Наталья Рыкова, Нина Семеновна Маршак и Луша (Гликерия Флегонтовна Родюкова) продолжали жить в квартире 18 на десятом этаже 1-го подъезда. Со времени переезда из Кремля в конце осени они не успели распаковать книги и повесить занавески. После ареста Рыкова к Нине Семеновне вернулся дар речи, и она попросила Наталью читать ей вслух «Братьев Карамазовых». Через несколько дней она вышла на работу в Наркомздрав (нарком Григорий Каминский из квартиры 225 был одним из гонителей Рыкова на февральско-мартовском пленуме). В июле два сотрудника НКВД пришли с ордером на арест Нины Семеновны. Наталья достала чемоданчик, в котором носила в Парк Горького коньки и шерстяные носки, и положила туда смену белья, ночную сорочку, зубную щетку, мыло и летнее платье («белое в черную точечку»). На пороге Нина Семеновна остановилась и сказала: «Ну, живи!» – твердо так. Хотела, наверное, сказать «честно». Вот так шло к этому. Осеклась и сказала: «Как сумеешь…» Попрощались, поцеловались. Она ушла. Так что ни одной слезы, конечно… Мы остались… вдвоем с Лушей. Поговорили… Я говорю: «Ну, что будем делать, Гликерия Флегонтовна?» Она говорит: «Ну что мы с тобой будем здесь делать?»
Они подали заявление о переезде, и им дали комнату в квартире над «Ударником», в противоположном конце дома. После ареста хозяина там оставались его жена и двое маленьких детей. Наталья с Лушей взяли с собой постельное белье, кое-что из посуды и маленький сервант. Гипсовый бюст отца Наталья разбила, чтобы над ним не надругались новые жильцы. Ковер с портретом отца (подарок текстильщиков) был слишком большой и тяжелый, и она оставила его в старой квартире.
Дима Осинский
Предоставлено Еленой Симаковой
А в старую квартиру въехали Осинские. В июне 1937 года Осинского вывели из состава ЦК и переселили в Дом правительства. После арестов среди командного состава Красной армии в доме освободилось много квартир. Осинские сначала въехали в квартиру начальника Военной академии имени Фрунзе Августа Корка, а после переезда Натальи и Луши – в огромную квартиру Рыкова (она же Радека, она же Гронского). Кабинет Рыкова был еще опечатан. На кухонном столе стоял большой заварной чайник с надписью «Дорогому Алексею Ивановичу Рыкову от рабочих Лысьвы».

## ИЗВЛЕЧЕННЫЕ ДАННЫЕ
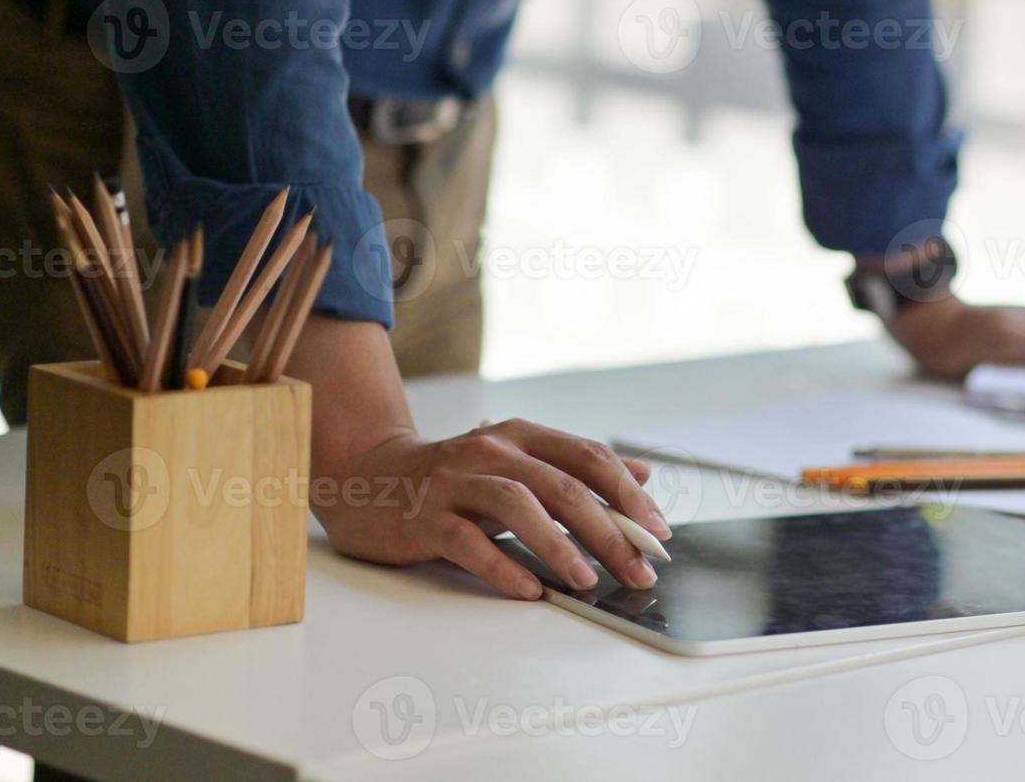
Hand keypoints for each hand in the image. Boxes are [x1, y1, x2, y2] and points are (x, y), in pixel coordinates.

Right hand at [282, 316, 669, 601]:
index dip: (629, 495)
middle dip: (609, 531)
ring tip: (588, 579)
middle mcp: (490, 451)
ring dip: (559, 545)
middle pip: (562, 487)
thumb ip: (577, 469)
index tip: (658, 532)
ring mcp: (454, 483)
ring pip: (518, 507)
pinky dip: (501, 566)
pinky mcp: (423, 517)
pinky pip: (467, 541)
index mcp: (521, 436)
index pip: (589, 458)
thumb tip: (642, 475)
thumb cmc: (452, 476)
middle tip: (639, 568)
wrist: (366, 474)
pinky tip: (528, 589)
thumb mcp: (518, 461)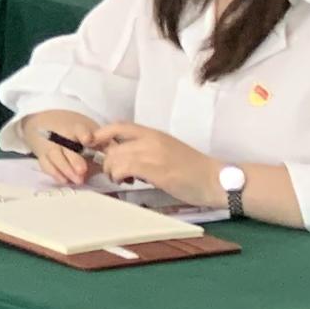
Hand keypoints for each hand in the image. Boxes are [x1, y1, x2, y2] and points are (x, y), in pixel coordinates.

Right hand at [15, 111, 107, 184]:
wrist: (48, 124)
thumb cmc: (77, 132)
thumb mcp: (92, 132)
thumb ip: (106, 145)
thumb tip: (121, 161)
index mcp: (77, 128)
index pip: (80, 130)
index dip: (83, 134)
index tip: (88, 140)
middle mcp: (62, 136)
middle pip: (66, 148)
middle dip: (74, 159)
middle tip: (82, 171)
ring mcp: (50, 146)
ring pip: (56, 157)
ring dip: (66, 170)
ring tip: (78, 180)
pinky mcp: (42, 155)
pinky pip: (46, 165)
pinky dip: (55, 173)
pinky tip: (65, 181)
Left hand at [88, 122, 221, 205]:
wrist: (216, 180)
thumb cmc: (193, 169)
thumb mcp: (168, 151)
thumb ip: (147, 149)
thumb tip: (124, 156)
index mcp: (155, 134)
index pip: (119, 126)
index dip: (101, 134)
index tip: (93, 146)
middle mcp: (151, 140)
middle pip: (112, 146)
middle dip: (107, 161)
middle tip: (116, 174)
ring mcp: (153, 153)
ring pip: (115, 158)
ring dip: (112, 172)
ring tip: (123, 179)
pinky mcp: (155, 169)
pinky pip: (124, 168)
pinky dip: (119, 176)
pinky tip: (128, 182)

## УСЛОВИЕ ЗАДАНИЯ
Перепишите дословно часть фрагмента о квартире Рыкова, начиная со слов «Они подали заявление» и заканчивая словами «в старой квартире.».

## РЕШЕНИЕ ЗАДАНИЯ
Они подали заявление о переезде, и им дали комнату в квартире над «Ударником», в противоположном конце дома. После ареста хозяина там оставались его жена и двое маленьких детей. Наталья с Лушей взяли с собой постельное белье, кое-что из посуды и маленький сервант. Гипсовый бюст отца Наталья разбила, чтобы над ним не надругались новые жильцы. Ковер с портретом отца (подарок текстильщиков) был слишком большой и тяжелый, и она оставила его в старой квартире.